Mil doscientos cincuenta metros. Igual que caminar desde el Empire State Building hasta el Chelsea Hotel. Solo que, en vez de rascacielos, cláxones y taxis amarillos, se sacian los sentidos de mar, de sal, de hectáreas de arena tenue como la sombra de un verso. De aire sin encajonar.
Así es A Ladeira.
A Ladeira. Que arranca justo donde un arquitecto madrileño y la sobrina del poeta favorito de Leonard Cohen escogieron crear de la nada su segundo hogar (eran principios de los años ochenta). Que remata en A Ferreira, esa gigantesca piedra en que el caballero Don Juan Manuel Montenegro decidió esperar a la muerte según cuenta Valle-Inclán en sus Comedias Bárbaras.
Arenal lírico, pues. Arenal mágico. De resonancias míticas. Arenal duro, también. Destino de bienes derrelictos traídos por las olas en busca de dueño. De cetáceos perdidos y medusas traicioneras. De barcos escupidos por la furia de algún temporal: el Alk, el Debonair, la goleta Dichosa estrellándose contra las rocas.
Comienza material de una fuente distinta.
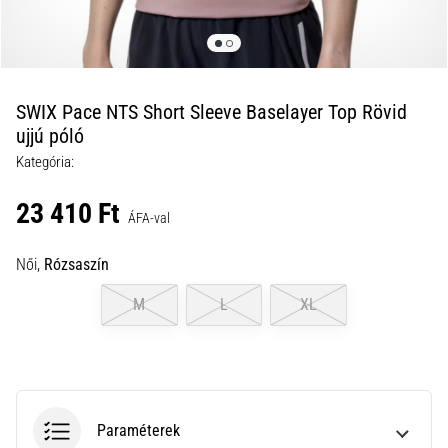
a
futball
táskánkba?
A
következő
SWIX Pace NTS Short Sleeve Baselayer Top Rövid
dolgok
ujjú póló
nem
Kategória:
hiányozhatnak
a
23 410 Ft
táskádból!​​​​​​​
ÁFA-val
Női,
Rózsaszín
2021.03.22.
•
M
L
XL
10 perces olvasási idő
Cross
Training
–
hogyan
Paraméterek
kezdj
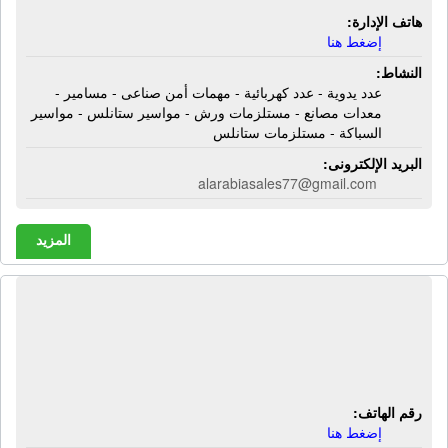
هاتف الإدارة:
إضغط هنا
النشاط:
عدد يدوية - عدد كهربائية - مهمات أمن صناعى - مسامير -
معدات مصانع - مستلزمات ورش - مواسير ستانلس - مواسير
السباكة - مستلزمات ستانلس
البريد الإلكترونى:
alarabiasales77@gmail.com
المزيد
الشركة الكندية العالمية للألومنيوم |
قطاعات ألومنيوم - أبواب ألومنيوم -
شبابيك ألومنيوم - مطابخ ألومنيوم
رقم الهاتف:
إضغط هنا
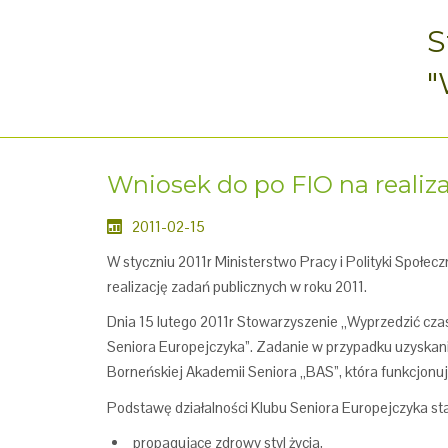
S
"
Wniosek do po FIO na realiz
2011-02-15
W styczniu 2011r Ministerstwo Pracy i Polityki Społ
realizację zadań publicznych w roku 2011.
Dnia 15 lutego 2011r Stowarzyszenie „Wyprzedzić czas”
Seniora Europejczyka”. Zadanie w przypadku uzyskani
Borneńskiej Akademii Seniora „BAS”, która funkcjonuj
Podstawę działalności Klubu Seniora Europejczyka sta
propagujące zdrowy styl życia,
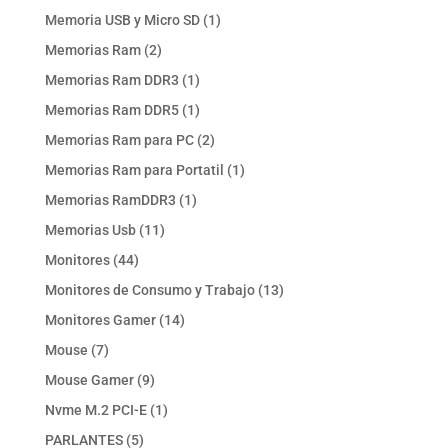
productos
1
Memoria USB y Micro SD
1
producto
2
Memorias Ram
2
productos
1
Memorias Ram DDR3
1
producto
1
Memorias Ram DDR5
1
producto
2
Memorias Ram para PC
2
productos
1
Memorias Ram para Portatil
1
producto
1
Memorias RamDDR3
1
producto
11
Memorias Usb
11
productos
44
Monitores
44
productos
13
Monitores de Consumo y Trabajo
13
productos
14
Monitores Gamer
14
productos
7
Mouse
7
productos
9
Mouse Gamer
9
productos
1
Nvme M.2 PCI-E
1
producto
5
PARLANTES
5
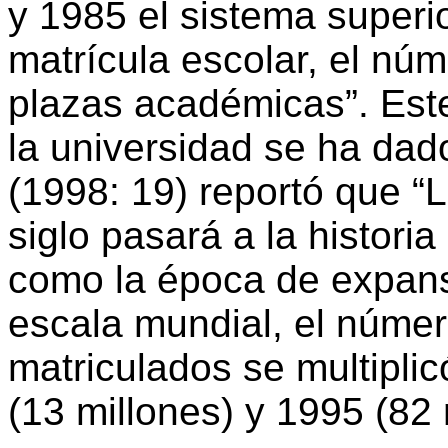
y 1985 el sistema superio
matrícula escolar, el núm
plazas académicas”. Est
la universidad se ha dad
(1998: 19) reportó que “
siglo pasará a la histori
como la época de expans
escala mundial, el númer
matriculados se multipli
(13 millones) y 1995 (82 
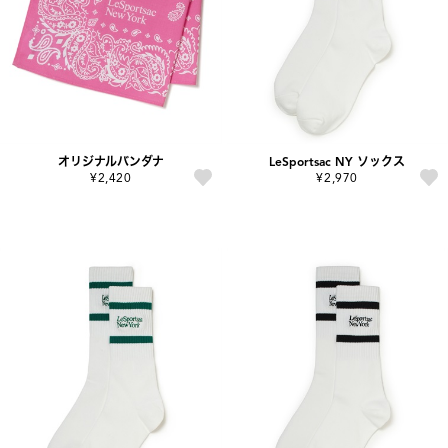
オリジナルバンダナ
LeSportsac NY ソックス
¥2,420
¥2,970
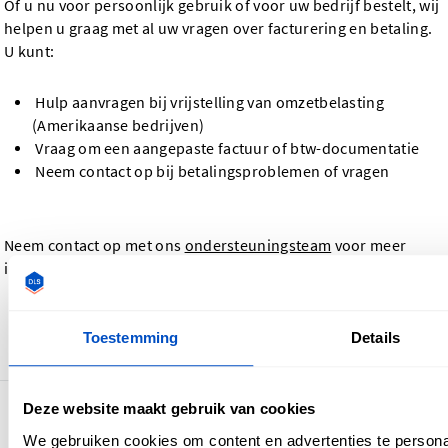
Of u nu voor persoonlijk gebruik of voor uw bedrijf bestelt, wij
helpen u graag met al uw vragen over facturering en betaling.
U kunt:
Hulp aanvragen bij vrijstelling van omzetbelasting
(Amerikaanse bedrijven)
Vraag om een aangepaste factuur of btw-documentatie
Neem contact op bij betalingsproblemen of vragen
Neem contact op met ons
ondersteuningsteam
voor meer
informatie.
Toestemming
Details
Ga terug
Deze website maakt gebruik van cookies
4,7
30.907 beoordelingen
We gebruiken cookies om content en advertenties te persona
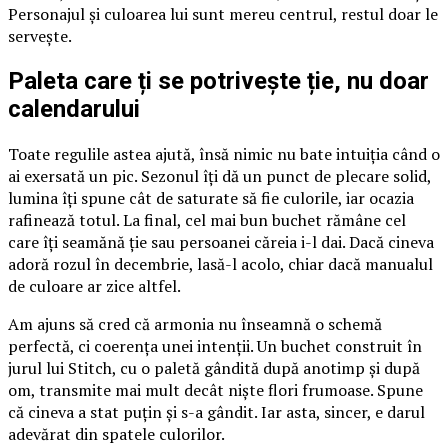
Personajul și culoarea lui sunt mereu centrul, restul doar le
servește.
Paleta care ți se potrivește ție, nu doar
calendarului
Toate regulile astea ajută, însă nimic nu bate intuiția când o
ai exersată un pic. Sezonul îți dă un punct de plecare solid,
lumina îți spune cât de saturate să fie culorile, iar ocazia
rafinează totul. La final, cel mai bun buchet rămâne cel
care îți seamănă ție sau persoanei căreia i-l dai. Dacă cineva
adoră rozul în decembrie, lasă-l acolo, chiar dacă manualul
de culoare ar zice altfel.
Am ajuns să cred că armonia nu înseamnă o schemă
perfectă, ci coerența unei intenții. Un buchet construit în
jurul lui Stitch, cu o paletă gândită după anotimp și după
om, transmite mai mult decât niște flori frumoase. Spune
că cineva a stat puțin și s-a gândit. Iar asta, sincer, e darul
adevărat din spatele culorilor.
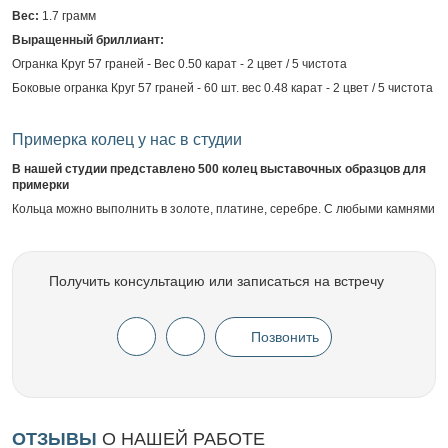
Вес:
1.7 грамм
Выращенный бриллиант:
Огранка Круг 57 граней - Вес 0.50 карат - 2 цвет / 5 чистота
Боковые огранка Круг 57 граней - 60 шт. вес 0.48 карат - 2 цвет / 5 чистота
Примерка колец у нас в студии
В нашей студии представлено 500 колец выставочных образцов для
примерки
Кольца можно выполнить в золоте, платине, серебре. С любыми камнями
Получить консультацию или записаться на встречу
Позвонить
ОТЗЫВЫ
О НАШЕЙ РАБОТЕ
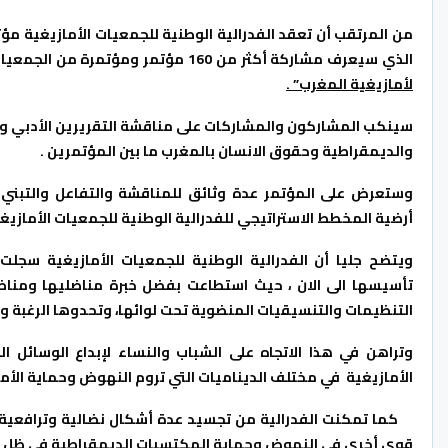
الذي سيعرف مشاركة أكثر من
160
مؤتمر ومؤتمرة من الجمعيات
لأمازيغية المغرب” .
سينكب المشاركون والمشاركات على مناقشة التقريرين الأدبي و
والديمقراطية وحقوق الانسان بالمغرب ما بين المؤتمرين .
وستعرض على المؤتمر عدة وثائق للمناقشة والتفاعل والتبني ،
أرضية المخطط الاستراتيجي للفدرالية الوطنية للجمعيات الأمازيغي
ويتضح جليا أن الفدرالية الوطنية للجمعيات الأمازيغية سجلت
تأسيسها الى الان ،
حيث
استطاعت
بفضل خبرة مناضليها
ومناضل
التنظيمات والتنسيقيات المنضوية تحت لوائها، وتحدوها الرغبة وا
وتراهن في هذا الاتجاه على الشباب والنساء لإبداع الوسائل 
الأمازيغية
في مختلف الديناميات التي تروم النهوض وحماية الأما
كما تمكنت الفدرالية من تجسيد عدة أشكال نضالية وترافعية د
قوى أخرى في النهوض وحماية المكتسبات الديمقراطية في ظل 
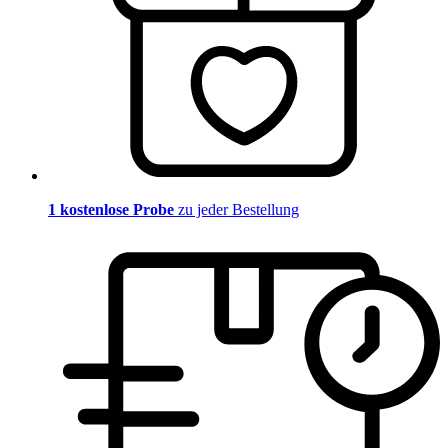
1 kostenlose Probe
zu jeder Bestellung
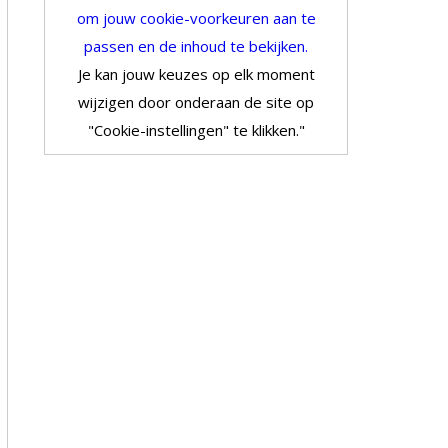
om jouw cookie-voorkeuren aan te
passen en de inhoud te bekijken.
Je kan jouw keuzes op elk moment
wijzigen door onderaan de site op
"Cookie-instellingen" te klikken."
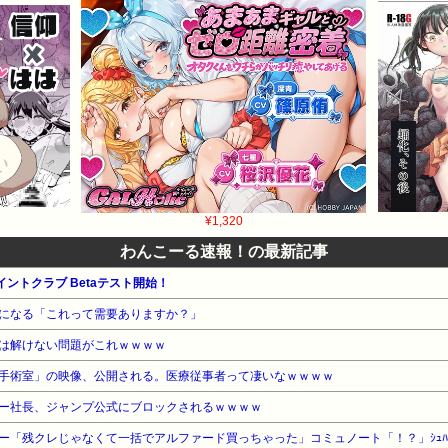
¥1,320
わんこーる速報！の最新記事
eポイントクラブ Betaテスト開始！
になる「これって需要ありますか？」
は解けない問題がこれｗｗｗｗ
手術室」の映像、公開される。医療従事者って凄いなｗｗｗｗ
ー社長、ジャンプ公式にブロックされるｗｗｗｗ
「残クレじゃなくて一括でアルファード買っちゃった」コミュノート「！？」ｼｭﾊﾞﾊﾞﾊ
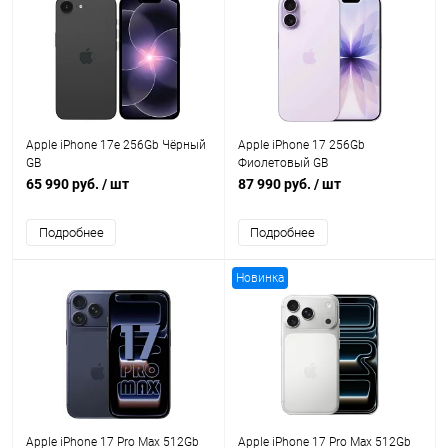
Apple iPhone 17e 256Gb Чёрный
Apple iPhone 17 256Gb
GB
Фиолетовый GB
65 990 руб.
/ шт
87 990 руб.
/ шт
Подробнее
Подробнее
Новинка
Apple iPhone 17 Pro Max 512Gb
Apple iPhone 17 Pro Max 512Gb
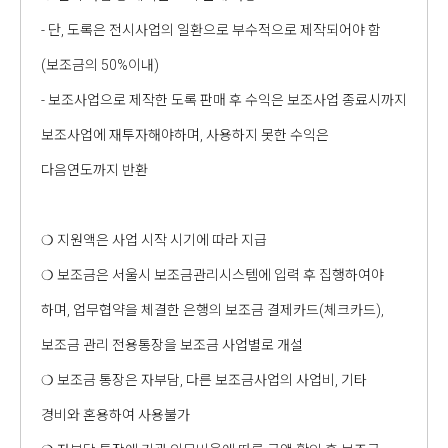
- 단, 도록은 전시사업의 일환으로 부수적으로 제작되어야 함
(보조금의 50%이내)
- 보조사업으로 제작한 도록 판매 후 수익은 보조사업 종료시까지
보조사업에 재투자해야하며, 사용하지 못한 수익은
다음연도까지 반환
❍ 지원액은 사업 시작 시기에 따라 지급
❍ 보조금은 서울시 보조금관리시스템에 입력 후 집행하여야
하며, 업무협약을 체결한 은행의 보조금 결제카드(체크카드),
보조금 관리 전용통장을 보조금 사업별로 개설
❍ 보조금 통장은 자부담, 다른 보조금사업의 사업비, 기타
경비와 혼용하여 사용불가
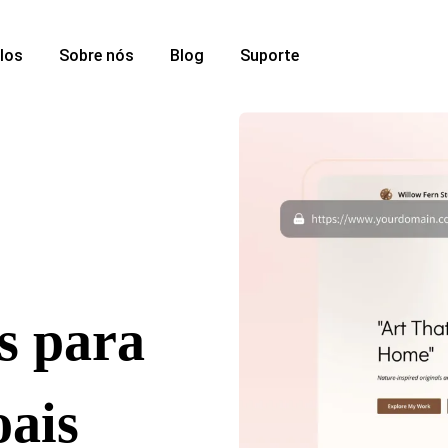
los
Sobre nós
Blog
Suporte
es para
oais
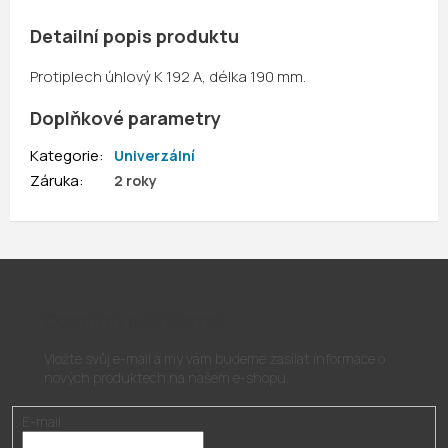
Detailní popis produktu
Protiplech úhlový K 192 A, délka 190 mm.
Doplňkové parametry
Kategorie
:
Univerzální
Záruka
:
2 roky
Odebírat newsletter
Vložte svůj e-mail a my vám budeme zasílat informace o
nových produktech na našem e-shopu.
E-mail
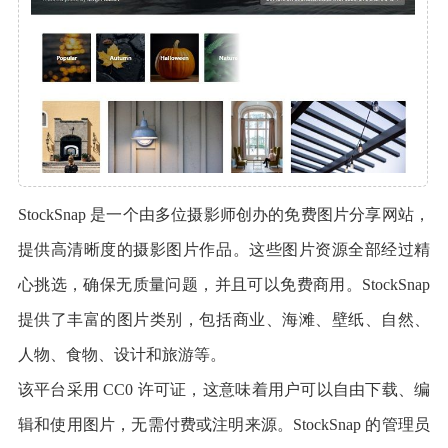
StockSnap 是一个由多位摄影师创办的免费图片分享网站，
提供高清晰度的摄影图片作品。这些图片资源全部经过精
心挑选，确保无质量问题，并且可以免费商用。StockSnap
提供了丰富的图片类别，包括商业、海滩、壁纸、自然、
人物、食物、设计和旅游等。
该平台采用 CC0 许可证，这意味着用户可以自由下载、编
辑和使用图片，无需付费或注明来源。StockSnap 的管理员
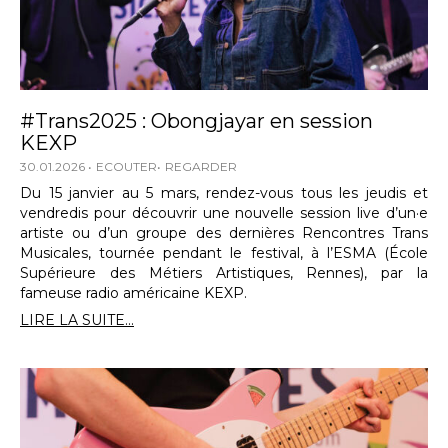
#Trans2025 : Obongjayar en session
KEXP
30.01.2026
ECOUTER
REGARDER
Du 15 janvier au 5 mars, rendez-vous tous les jeudis et
vendredis pour découvrir une nouvelle session live d’un·e
artiste ou d’un groupe des dernières Rencontres Trans
Musicales, tournée pendant le festival, à l’ESMA (École
Supérieure des Métiers Artistiques, Rennes), par la
fameuse radio américaine KEXP.
LIRE LA SUITE...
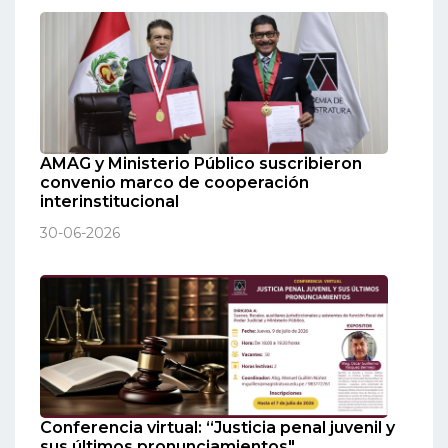
AMAG y Ministerio Público suscribieron
convenio marco de cooperación
interinstitucional
30-06-2026
Conferencia virtual: “Justicia penal juvenil y
sus últimos pronunciamientos"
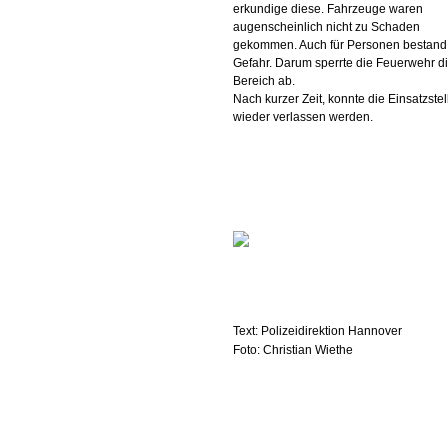
erkundige diese. Fahrzeuge waren
augenscheinlich nicht zu Schaden
gekommen. Auch für Personen bestand
Gefahr. Darum sperrte die Feuerwehr 
Bereich ab.
Nach kurzer Zeit, konnte die Einsatzstel
wieder verlassen werden.
Text: Polizeidirektion Hannover
Foto: Christian Wiethe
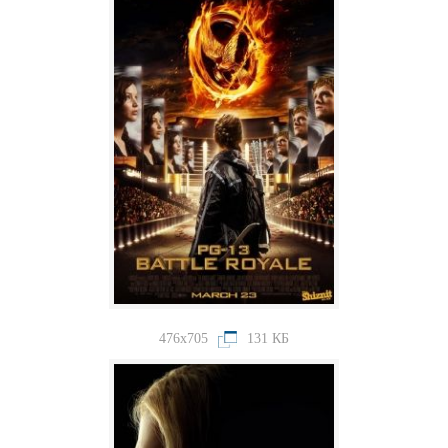
476x705
131 КБ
A Ladeira. Donde nace la vida alada, ángel guardián de las dunas, edén de los tomadores de sol. No pierde el vigor, qué va, en los meses largos de invierno. Incluso en las noches frías es posible divisar diminutos puntos verdes dibujando la suave curva de la playa: son los señuelos fluorescentes en las cañas de los pescadores a la caza de algún sargo o de una buena lubina.
A Ladeira. Donde se echan las redes y las tablas se deslizan hendiendo el mar. Surf, windsurf, kitesurf… su capacidad de reinventarse no tiene límites. A Ladeira. Donde los paseantes solitarios se vienen a cavilar. Donde las parejas de enamorados pueden soñar despiertas.
A Ladeira. Un paraíso 24/7. Hoy. Ayer. Siempre.